- TASK BRIEF
Output each record below exactly as it stands, leaving out the pictures.

*****

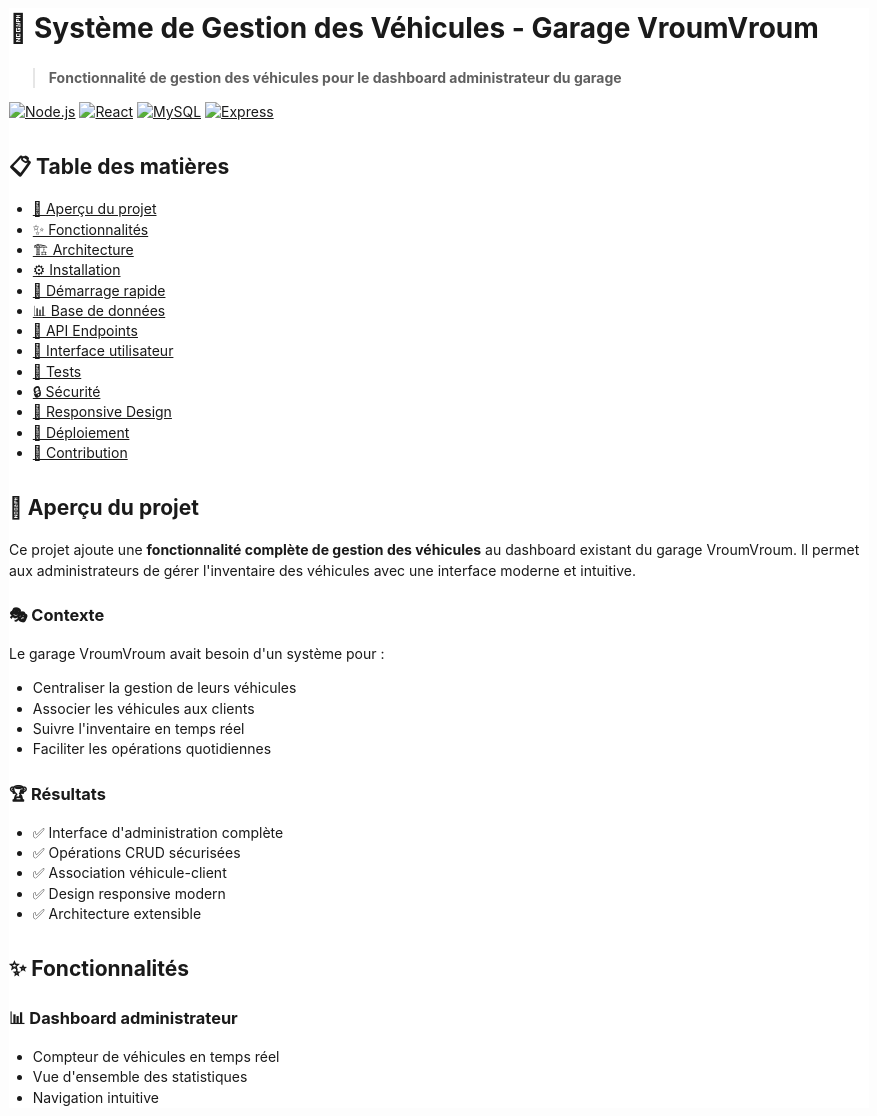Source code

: # 🚗 Système de Gestion des Véhicules - Garage VroumVroum

> **Fonctionnalité de gestion des véhicules pour le dashboard administrateur du garage**

[![Node.js](https://img.shields.io/badge/Node.js-18+-green.svg)](https://nodejs.org/)
[![React](https://img.shields.io/badge/React-18+-blue.svg)](https://reactjs.org/)
[![MySQL](https://img.shields.io/badge/MySQL-8.0+-orange.svg)](https://mysql.com/)
[![Express](https://img.shields.io/badge/Express-4.x-black.svg)](https://expressjs.com/)

## 📋 Table des matières

- [🎯 Aperçu du projet](#-aperçu-du-projet)
- [✨ Fonctionnalités](#-fonctionnalités)
- [🏗️ Architecture](#️-architecture)
- [⚙️ Installation](#️-installation)
- [🚀 Démarrage rapide](#-démarrage-rapide)
- [📊 Base de données](#-base-de-données)
- [🔌 API Endpoints](#-api-endpoints)
- [🎨 Interface utilisateur](#-interface-utilisateur)
- [🧪 Tests](#-tests)
- [🔒 Sécurité](#-sécurité)
- [📱 Responsive Design](#-responsive-design)
- [🚀 Déploiement](#-déploiement)
- [🤝 Contribution](#-contribution)

## 🎯 Aperçu du projet

Ce projet ajoute une **fonctionnalité complète de gestion des véhicules** au dashboard existant du garage VroumVroum. Il permet aux administrateurs de gérer l'inventaire des véhicules avec une interface moderne et intuitive.

### 🎭 Contexte
Le garage VroumVroum avait besoin d'un système pour :
- Centraliser la gestion de leurs véhicules
- Associer les véhicules aux clients
- Suivre l'inventaire en temps réel
- Faciliter les opérations quotidiennes

### 🏆 Résultats
- ✅ Interface d'administration complète
- ✅ Opérations CRUD sécurisées
- ✅ Association véhicule-client
- ✅ Design responsive modern
- ✅ Architecture extensible

## ✨ Fonctionnalités

### 📊 **Dashboard administrateur**
- Compteur de véhicules en temps réel
- Vue d'ensemble des statistiques
- Navigation intuitive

*****

- ANSWER BOX
Source code

: # 🚗 Système de Gestion des Véhicules - Garage VroumVroum

> **Fonctionnalité de gestion des véhicules pour le dashboard administrateur du garage**

[![Node.js](https://img.shields.io/badge/Node.js-18+-green.svg)](https://nodejs.org/)
[![React](https://img.shields.io/badge/React-18+-blue.svg)](https://reactjs.org/)
[![MySQL](https://img.shields.io/badge/MySQL-8.0+-orange.svg)](https://mysql.com/)
[![Express](https://img.shields.io/badge/Express-4.x-black.svg)](https://expressjs.com/)

## 📋 Table des matières

- [🎯 Aperçu du projet](#-aperçu-du-projet)
- [✨ Fonctionnalités](#-fonctionnalités)
- [🏗️ Architecture](#️-architecture)
- [⚙️ Installation](#️-installation)
- [🚀 Démarrage rapide](#-démarrage-rapide)
- [📊 Base de données](#-base-de-données)
- [🔌 API Endpoints](#-api-endpoints)
- [🎨 Interface utilisateur](#-interface-utilisateur)
- [🧪 Tests](#-tests)
- [🔒 Sécurité](#-sécurité)
- [📱 Responsive Design](#-responsive-design)
- [🚀 Déploiement](#-déploiement)
- [🤝 Contribution](#-contribution)

## 🎯 Aperçu du projet

Ce projet ajoute une **fonctionnalité complète de gestion des véhicules** au dashboard existant du garage VroumVroum. Il permet aux administrateurs de gérer l'inventaire des véhicules avec une interface moderne et intuitive.

### 🎭 Contexte
Le garage VroumVroum avait besoin d'un système pour :
- Centraliser la gestion de leurs véhicules
- Associer les véhicules aux clients
- Suivre l'inventaire en temps réel
- Faciliter les opérations quotidiennes

### 🏆 Résultats
- ✅ Interface d'administration complète
- ✅ Opérations CRUD sécurisées
- ✅ Association véhicule-client
- ✅ Design responsive modern
- ✅ Architecture extensible

## ✨ Fonctionnalités

### 📊 **Dashboard administrateur**
- Compteur de véhicules en temps réel
- Vue d'ensemble des statistiques
- Navigation intuitive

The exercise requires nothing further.